> THE TASK:
Return the lines of the material without any changes, from the line containing "Ennyi volt, megszűnik a Kölcsey TV" up to and including the line containing "되어 사역을 하도록 선교의 장을". Leave the pictures out of your answer.

---------- DATA FOR ANALYSIS ----------

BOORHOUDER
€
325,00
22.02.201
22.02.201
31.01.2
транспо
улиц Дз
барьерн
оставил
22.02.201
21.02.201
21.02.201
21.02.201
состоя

----------
---------- DATA FOR ANALYSIS ----------

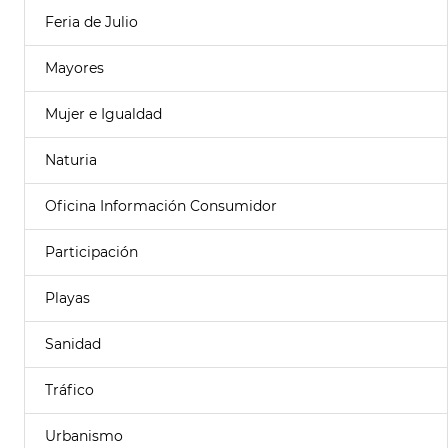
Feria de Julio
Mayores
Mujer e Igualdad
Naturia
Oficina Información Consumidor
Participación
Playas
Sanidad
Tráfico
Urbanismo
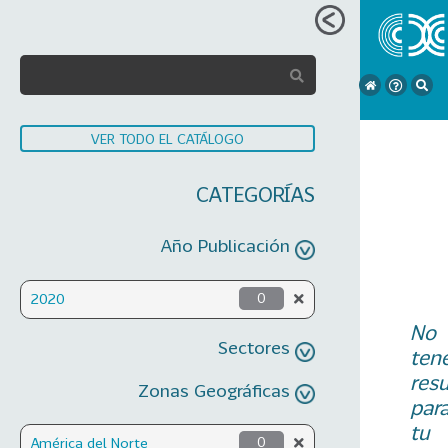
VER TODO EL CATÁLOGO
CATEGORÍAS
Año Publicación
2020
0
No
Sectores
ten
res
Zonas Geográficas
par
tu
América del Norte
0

----------
---------- DATA FOR ANALYSIS ----------

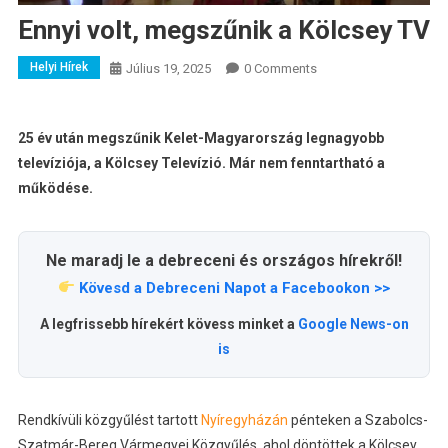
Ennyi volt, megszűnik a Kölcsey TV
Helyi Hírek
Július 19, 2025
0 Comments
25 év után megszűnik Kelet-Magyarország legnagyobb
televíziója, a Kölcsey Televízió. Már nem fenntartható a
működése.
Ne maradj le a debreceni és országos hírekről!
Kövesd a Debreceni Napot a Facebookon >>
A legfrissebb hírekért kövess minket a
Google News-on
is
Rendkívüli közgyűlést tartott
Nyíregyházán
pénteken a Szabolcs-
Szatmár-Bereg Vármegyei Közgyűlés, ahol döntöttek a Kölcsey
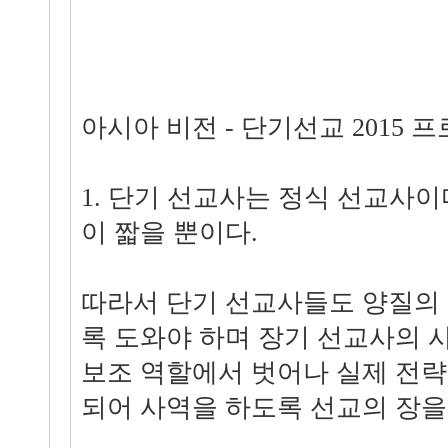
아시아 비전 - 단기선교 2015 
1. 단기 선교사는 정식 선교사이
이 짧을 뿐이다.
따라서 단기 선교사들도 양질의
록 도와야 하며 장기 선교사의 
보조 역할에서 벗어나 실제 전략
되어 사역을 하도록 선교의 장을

----------

> ANSWER BOX:
Ennyi volt, megszűnik a Kölcsey TV
Helyi Hírek
Július 19, 2025
0 Comments
25 év után megszűnik Kelet-Magyarország legnagyobb
televíziója, a Kölcsey Televízió. Már nem fenntartható a
működése.
Ne maradj le a debreceni és országos hírekről!
Kövesd a Debreceni Napot a Facebookon >>
A legfrissebb hírekért kövess minket a
Google News-on
is
Rendkívüli közgyűlést tartott
Nyíregyházán
pénteken a Szabolcs-
Szatmár-Bereg Vármegyei Közgyűlés, ahol döntöttek a Kölcsey
아시아 비전 - 단기선교 2015 
1. 단기 선교사는 정식 선교사이
이 짧을 뿐이다.
따라서 단기 선교사들도 양질의
록 도와야 하며 장기 선교사의 
보조 역할에서 벗어나 실제 전략
되어 사역을 하도록 선교의 장을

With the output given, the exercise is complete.